For us, this is the point where we needed to open up the discussion to include what we consider bona-fide semantics, too. The AtScale Adaptive Analytics 2020.1 platform release is comprised of 3 pillars. A multi-source intelligent data model, a virtual cube catalog, and self-optimizing query acceleration structures.

The former 2 looked to us like a 1-1 match for data integration and data governance, respectively, and Lynch confirmed that data Integration is a primary use case for AtScale, and data governance is a close second.

Once you have a universal semantic layer that includes intelligent virtualization and is optimized for analytics, Lynch said, many use cases open up.
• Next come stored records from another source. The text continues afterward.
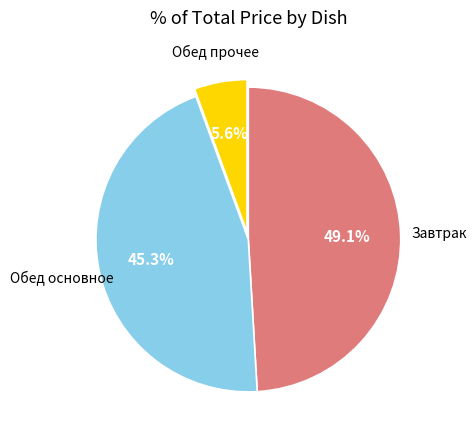

Is there any slice that represents more than half of the pie?

No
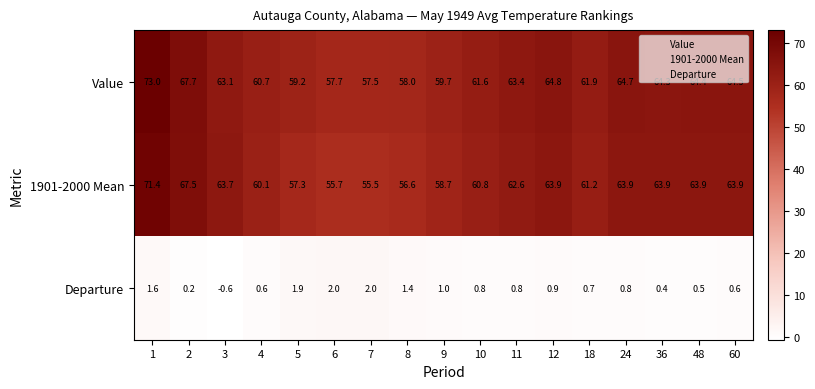

At which category does the chart reach its peak across all series?

1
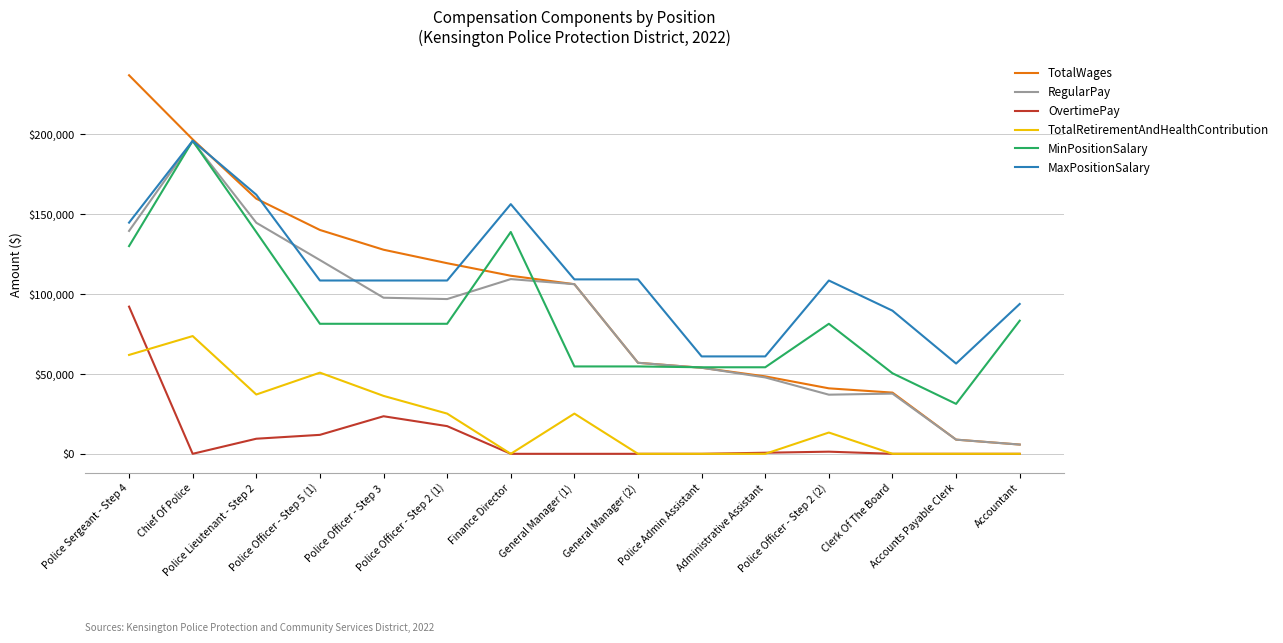

What is the sum of the TotalRetirementAndHealthContribution values at Accountant and Police Officer - Step 3?

36198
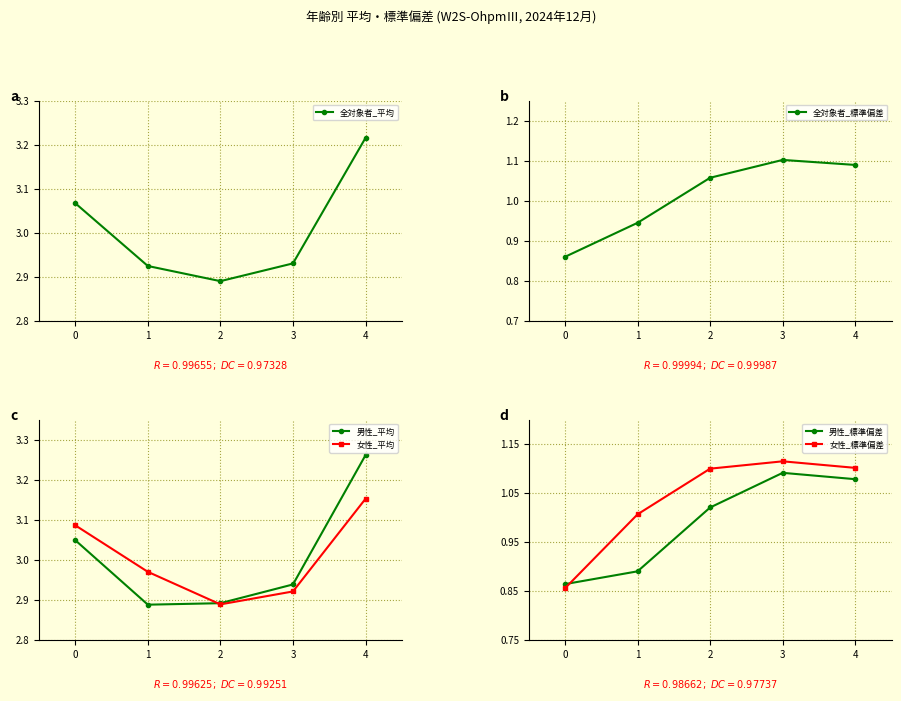

Which series has the largest total across all categories?

全対象者_平均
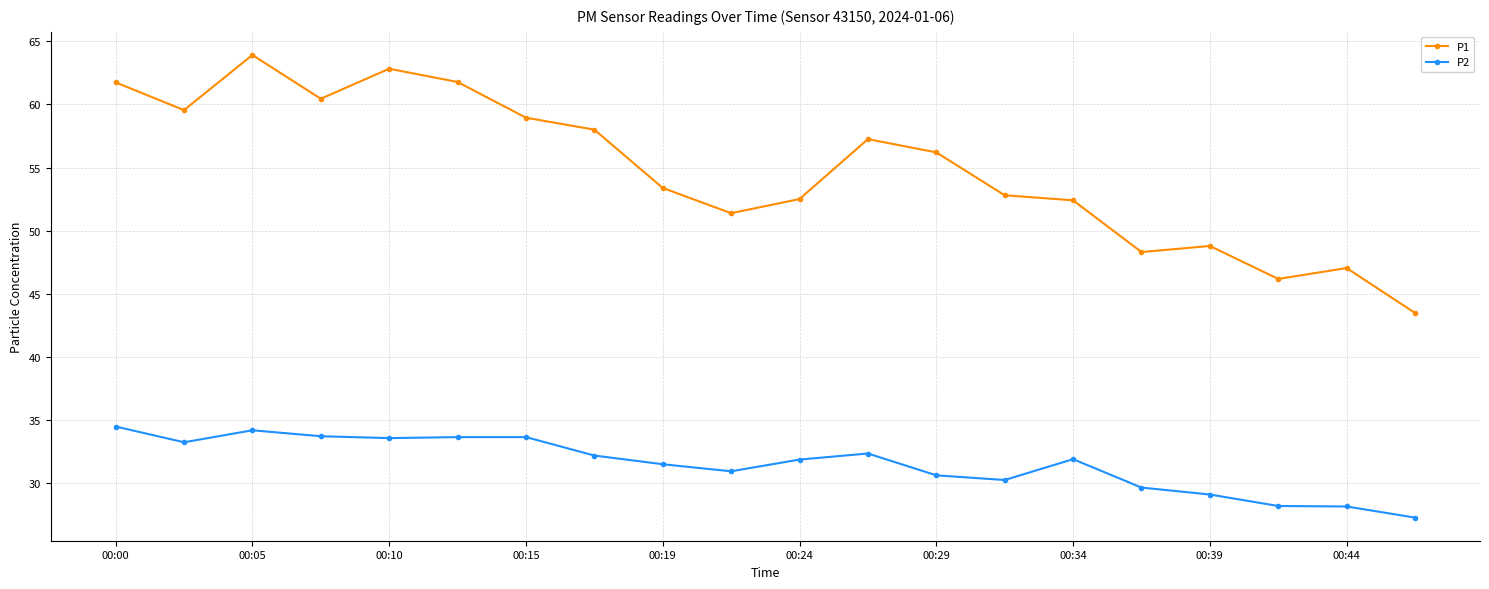

True or false: P1 and P2 cross at least once.

False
Primarily, he went on to add, with a universal semantic layer, customers can enforce data access policies and security consistently regardless of where the data is stored or who is querying it.

We would not argue with that. What we wondered, however, is whether knowledge graph technology, which offers the same benefits, but also happens to be standardized, as opposed to AtScale's patented technology, could be an alternative.

Lynch replied that AtScale has built and patented a graph based query optimizer and planner, and that has been a key technology differentiator for them from day one. That may be true, but it does not address what we feel is the most important aspect of knowledge graph standardization - the data models per se. With AtScale, as well as with any proprietary implementation, data models and mappings are proprietary, too.

As far as future plans are concerned, although Lynch did not share specific details, he hinted at upcoming innovations in deployment strategies and autonomous model creation and data discovery.

Our takeaways from it all are rather clear. AtScale, on its part, continues to execute on the path it has carved for itself, apparently with success. By doing so, it gives us valuable insights on what the data and analytics landscape looks like today. And, we might add, a hint to where it's going: semantics and virtualization, data integration and data governance.